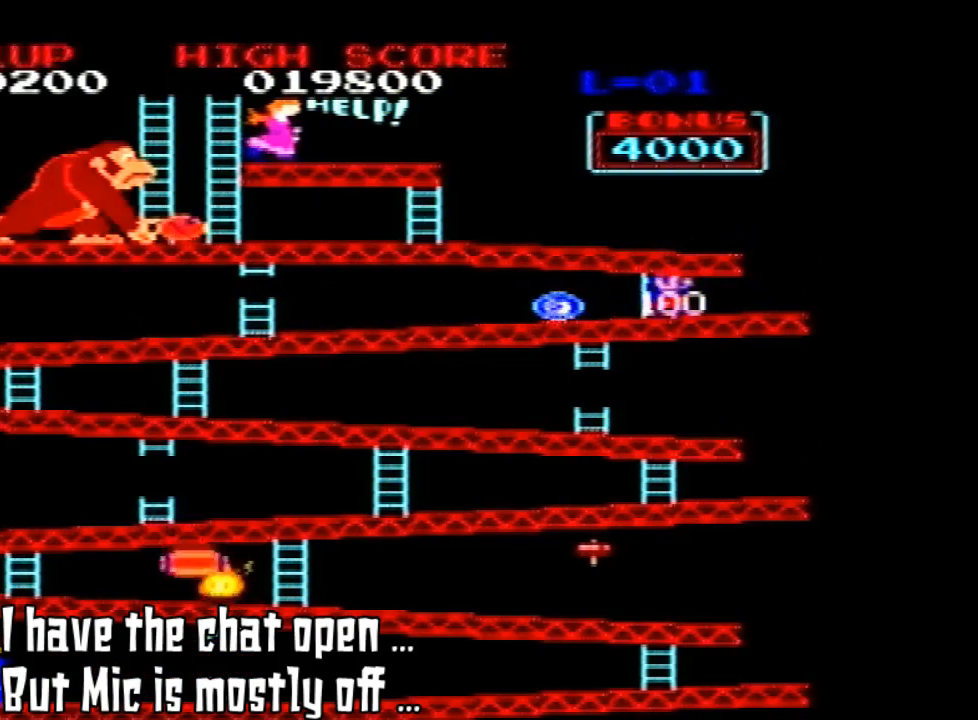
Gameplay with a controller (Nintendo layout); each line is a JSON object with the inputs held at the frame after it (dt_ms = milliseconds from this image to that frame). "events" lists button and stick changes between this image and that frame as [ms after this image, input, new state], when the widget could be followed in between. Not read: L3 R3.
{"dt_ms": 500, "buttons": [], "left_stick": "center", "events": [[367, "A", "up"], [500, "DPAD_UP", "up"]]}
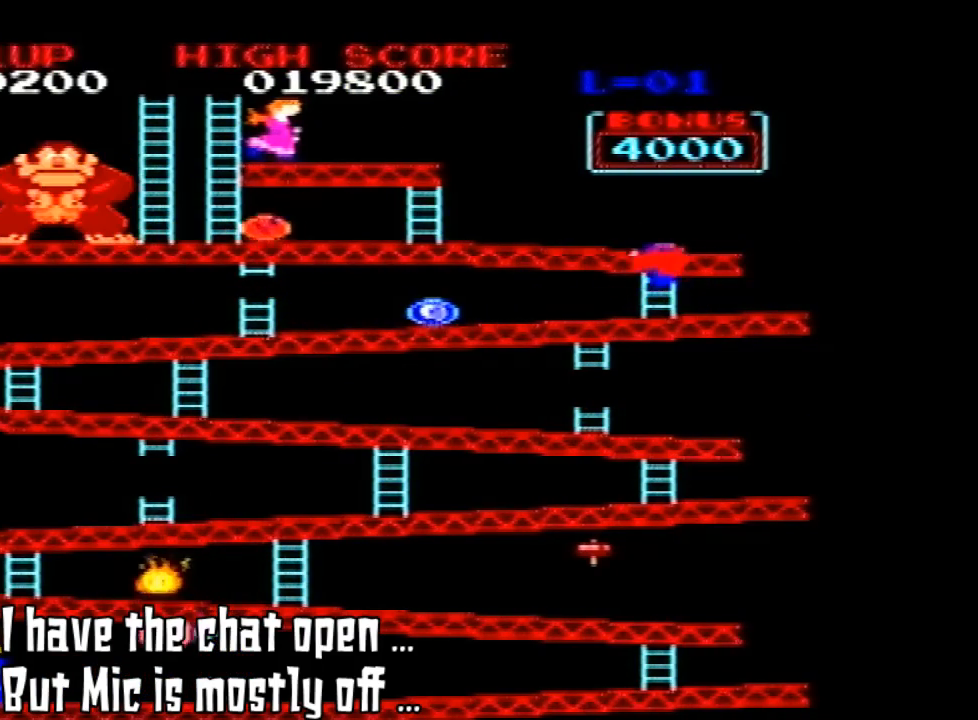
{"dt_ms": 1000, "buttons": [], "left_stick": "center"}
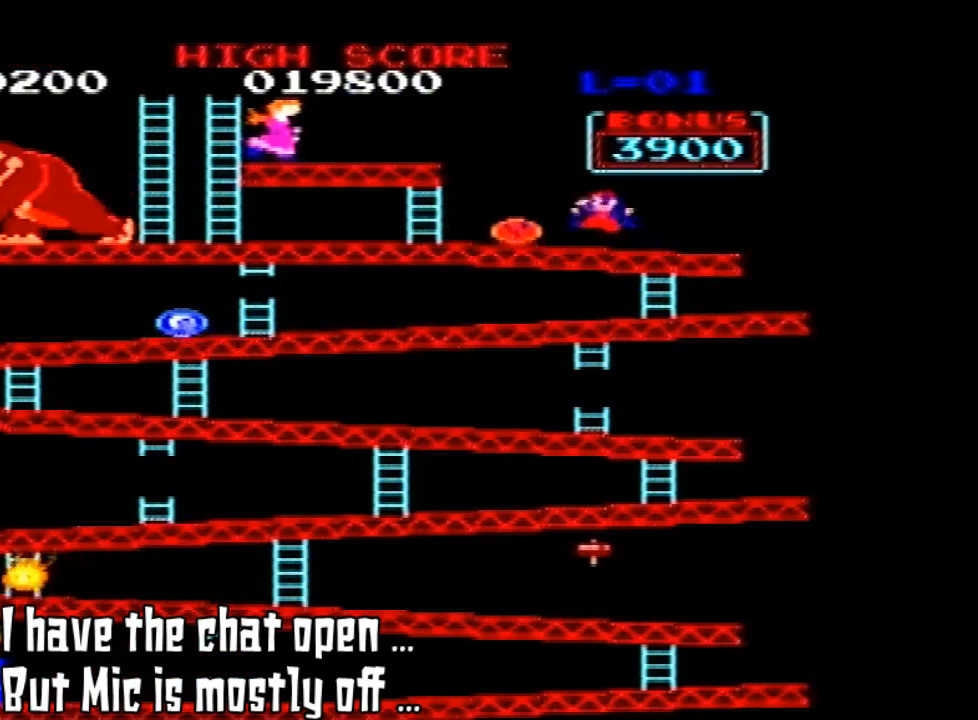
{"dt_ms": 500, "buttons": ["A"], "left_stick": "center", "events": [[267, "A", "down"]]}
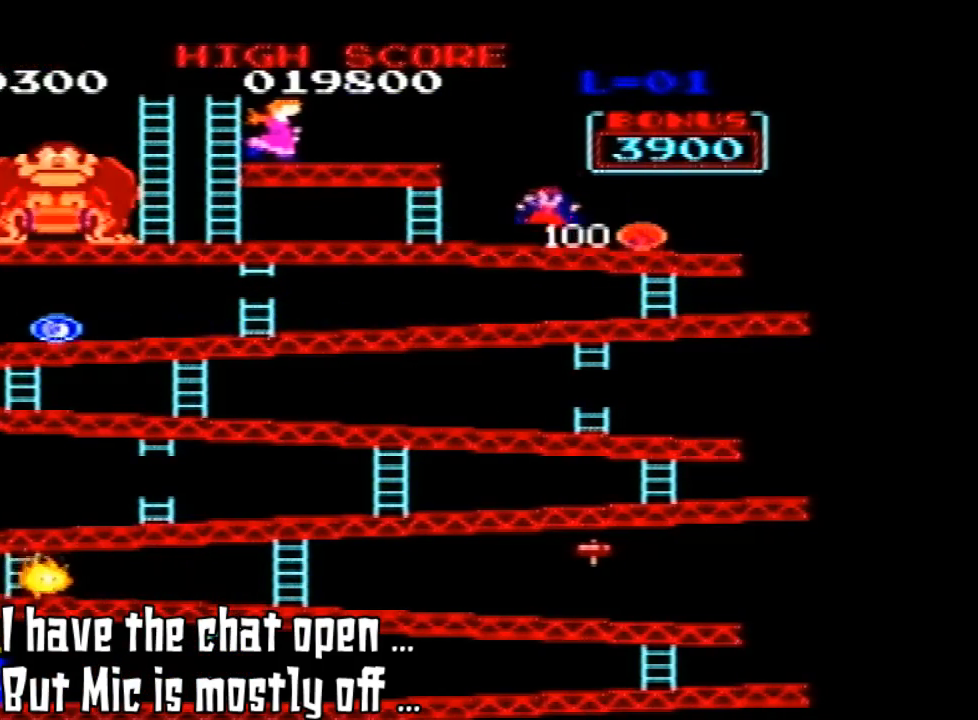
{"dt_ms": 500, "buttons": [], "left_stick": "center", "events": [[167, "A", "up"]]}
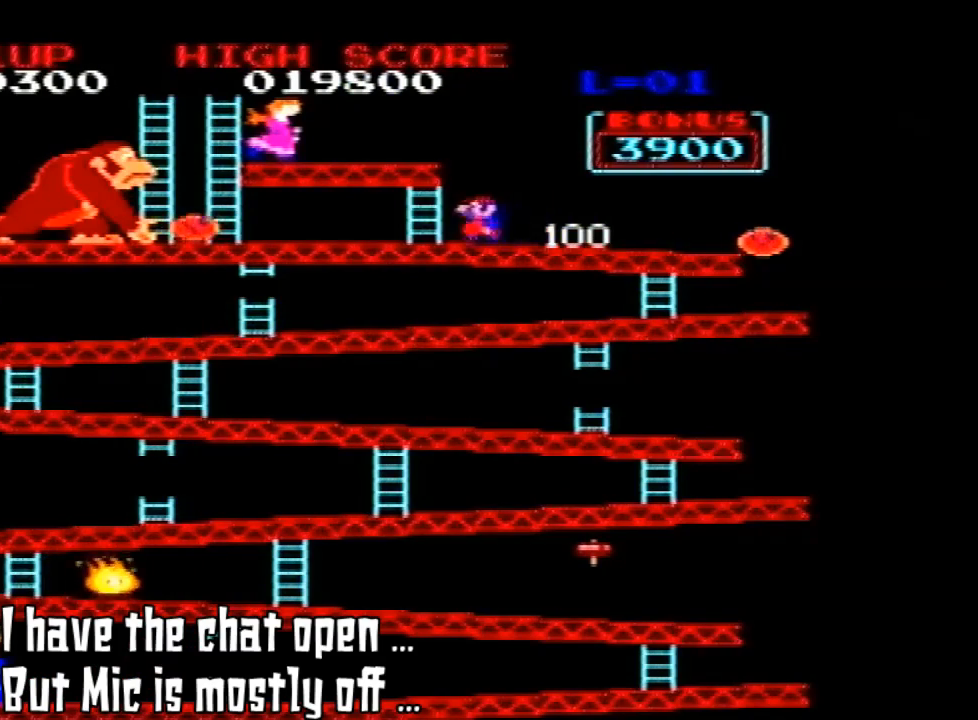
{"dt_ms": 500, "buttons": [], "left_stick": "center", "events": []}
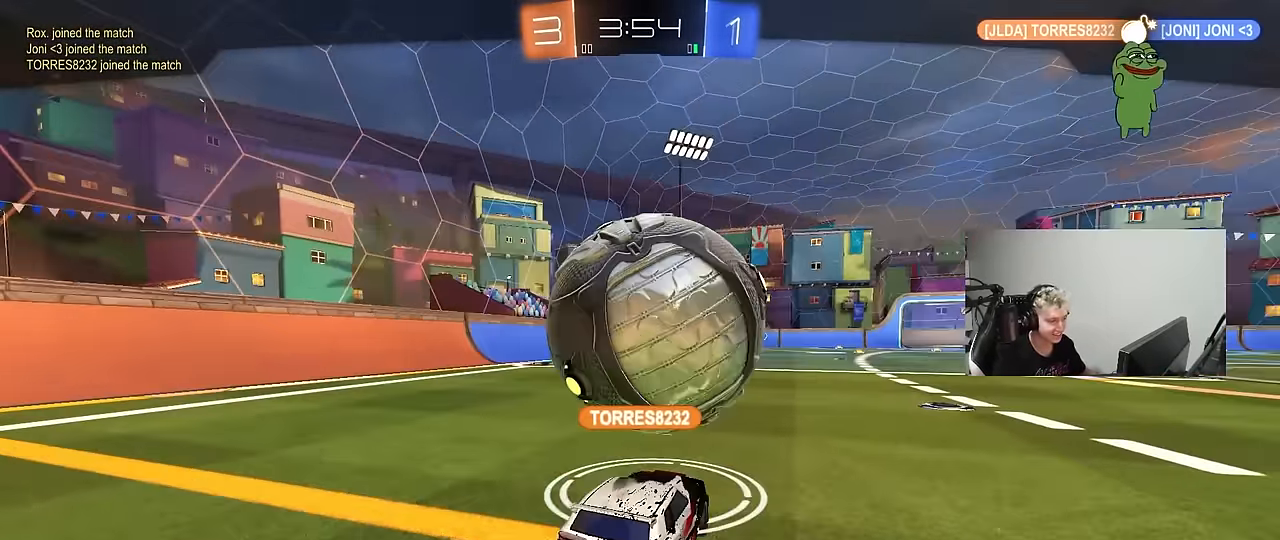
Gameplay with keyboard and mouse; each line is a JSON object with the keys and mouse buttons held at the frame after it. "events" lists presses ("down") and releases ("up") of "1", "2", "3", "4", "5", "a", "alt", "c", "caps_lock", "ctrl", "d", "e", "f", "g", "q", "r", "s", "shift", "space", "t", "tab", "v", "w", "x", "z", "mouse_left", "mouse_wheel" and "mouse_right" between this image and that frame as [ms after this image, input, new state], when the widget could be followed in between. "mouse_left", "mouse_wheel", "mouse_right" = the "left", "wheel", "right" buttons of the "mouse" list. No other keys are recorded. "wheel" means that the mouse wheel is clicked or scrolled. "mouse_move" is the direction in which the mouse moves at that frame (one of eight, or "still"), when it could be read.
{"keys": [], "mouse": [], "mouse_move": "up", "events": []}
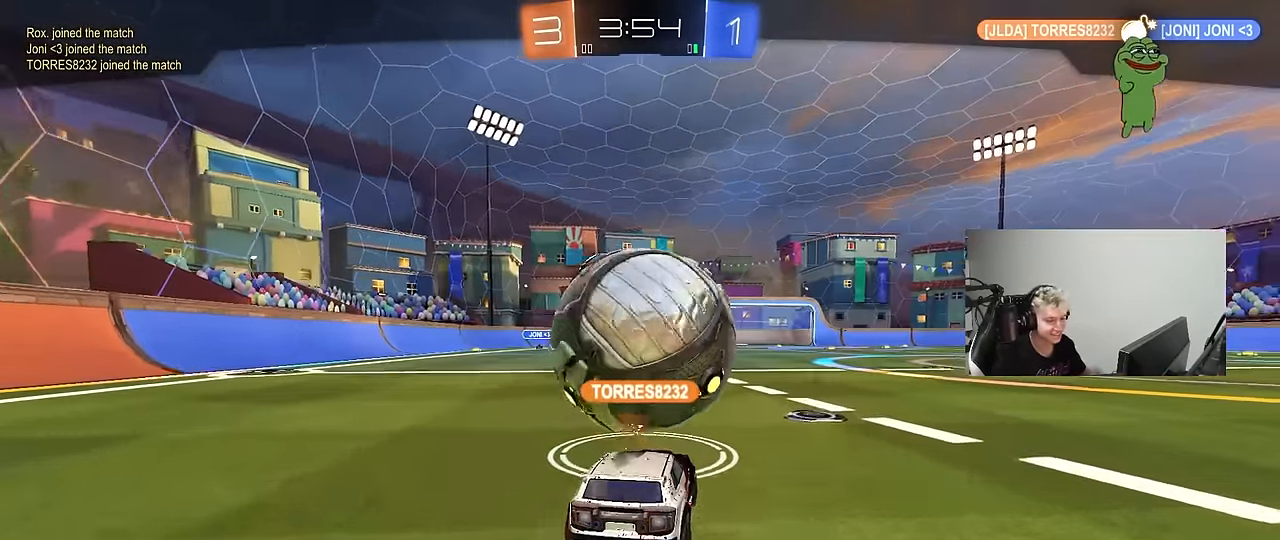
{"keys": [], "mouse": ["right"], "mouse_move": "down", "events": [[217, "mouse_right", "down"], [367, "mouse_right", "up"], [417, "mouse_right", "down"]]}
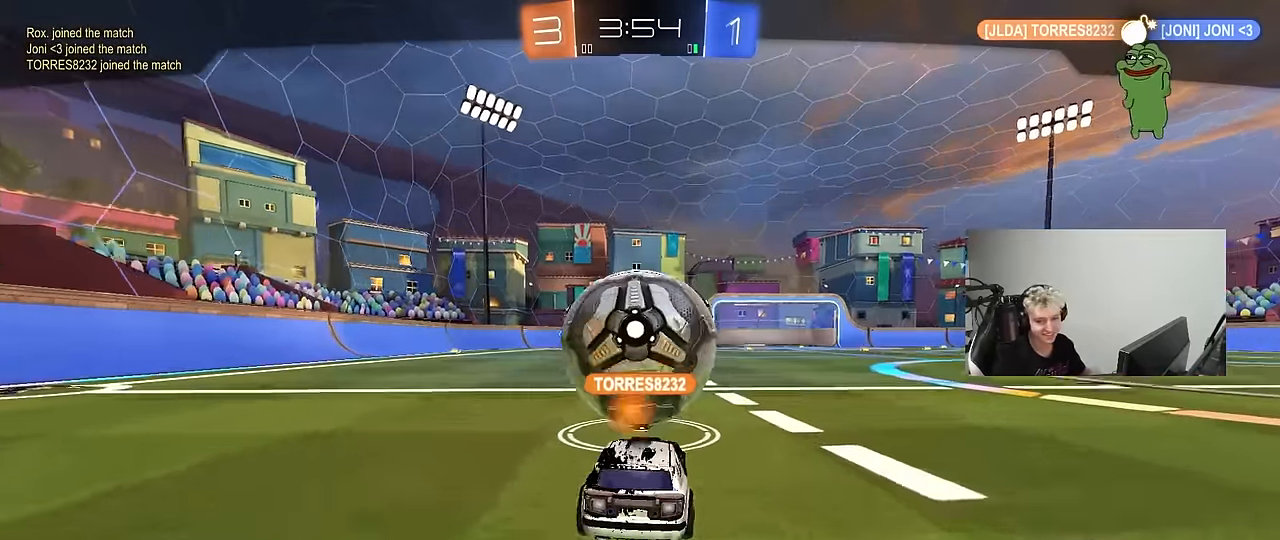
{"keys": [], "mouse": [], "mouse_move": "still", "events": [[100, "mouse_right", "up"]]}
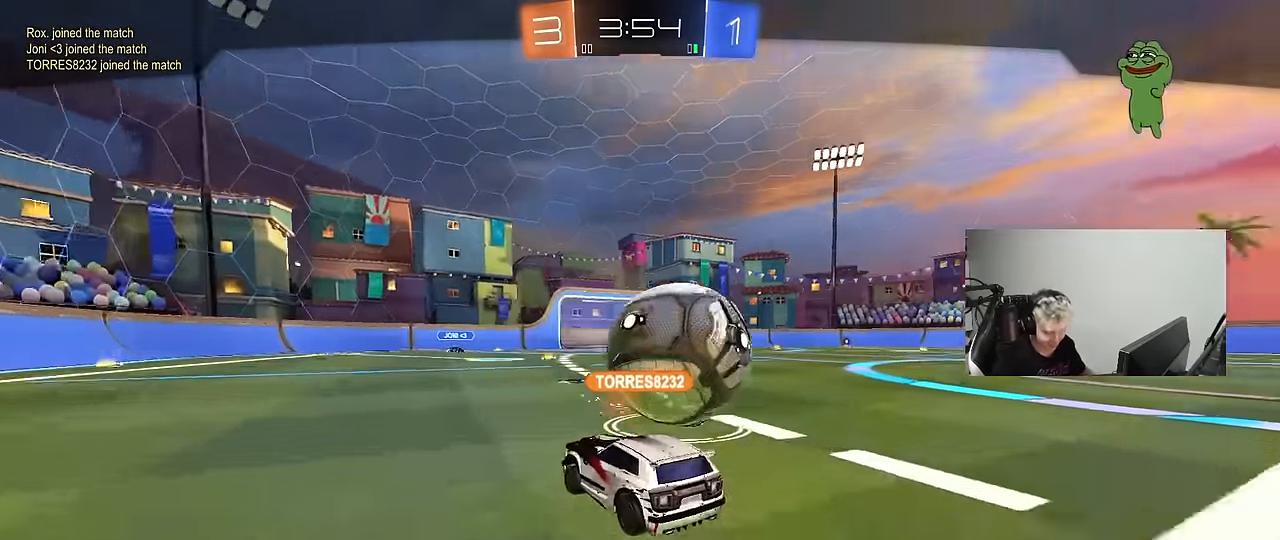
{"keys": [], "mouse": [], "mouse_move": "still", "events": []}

================

**Task brief**
Repeat each entry exactly as given; no pictures belong in the copy.

**Finished task**
Gameplay with a controller (Nintendo layout); each line is a JSON object with the inputs held at the frame after it (dt_ms = milliseconds from this image to that frame). "events" lists button and stick changes between this image and that frame as [ms after this image, input, new state], when the widget could be followed in between. Not read: L3 R3.
{"dt_ms": 500, "buttons": [], "left_stick": "center", "events": [[367, "A", "up"], [500, "DPAD_UP", "up"]]}
{"dt_ms": 1000, "buttons": [], "left_stick": "center"}
{"dt_ms": 500, "buttons": ["A"], "left_stick": "center", "events": [[267, "A", "down"]]}
{"dt_ms": 500, "buttons": [], "left_stick": "center", "events": [[167, "A", "up"]]}
{"dt_ms": 500, "buttons": [], "left_stick": "center", "events": []}
Gameplay with keyboard and mouse; each line is a JSON object with the keys and mouse buttons held at the frame after it. "events" lists presses ("down") and releases ("up") of "1", "2", "3", "4", "5", "a", "alt", "c", "caps_lock", "ctrl", "d", "e", "f", "g", "q", "r", "s", "shift", "space", "t", "tab", "v", "w", "x", "z", "mouse_left", "mouse_wheel" and "mouse_right" between this image and that frame as [ms after this image, input, new state], when the widget could be followed in between. "mouse_left", "mouse_wheel", "mouse_right" = the "left", "wheel", "right" buttons of the "mouse" list. No other keys are recorded. "wheel" means that the mouse wheel is clicked or scrolled. "mouse_move" is the direction in which the mouse moves at that frame (one of eight, or "still"), when it could be read.
{"keys": [], "mouse": [], "mouse_move": "up", "events": []}
{"keys": [], "mouse": ["right"], "mouse_move": "down", "events": [[217, "mouse_right", "down"], [367, "mouse_right", "up"], [417, "mouse_right", "down"]]}
{"keys": [], "mouse": [], "mouse_move": "still", "events": [[100, "mouse_right", "up"]]}
{"keys": [], "mouse": [], "mouse_move": "still", "events": []}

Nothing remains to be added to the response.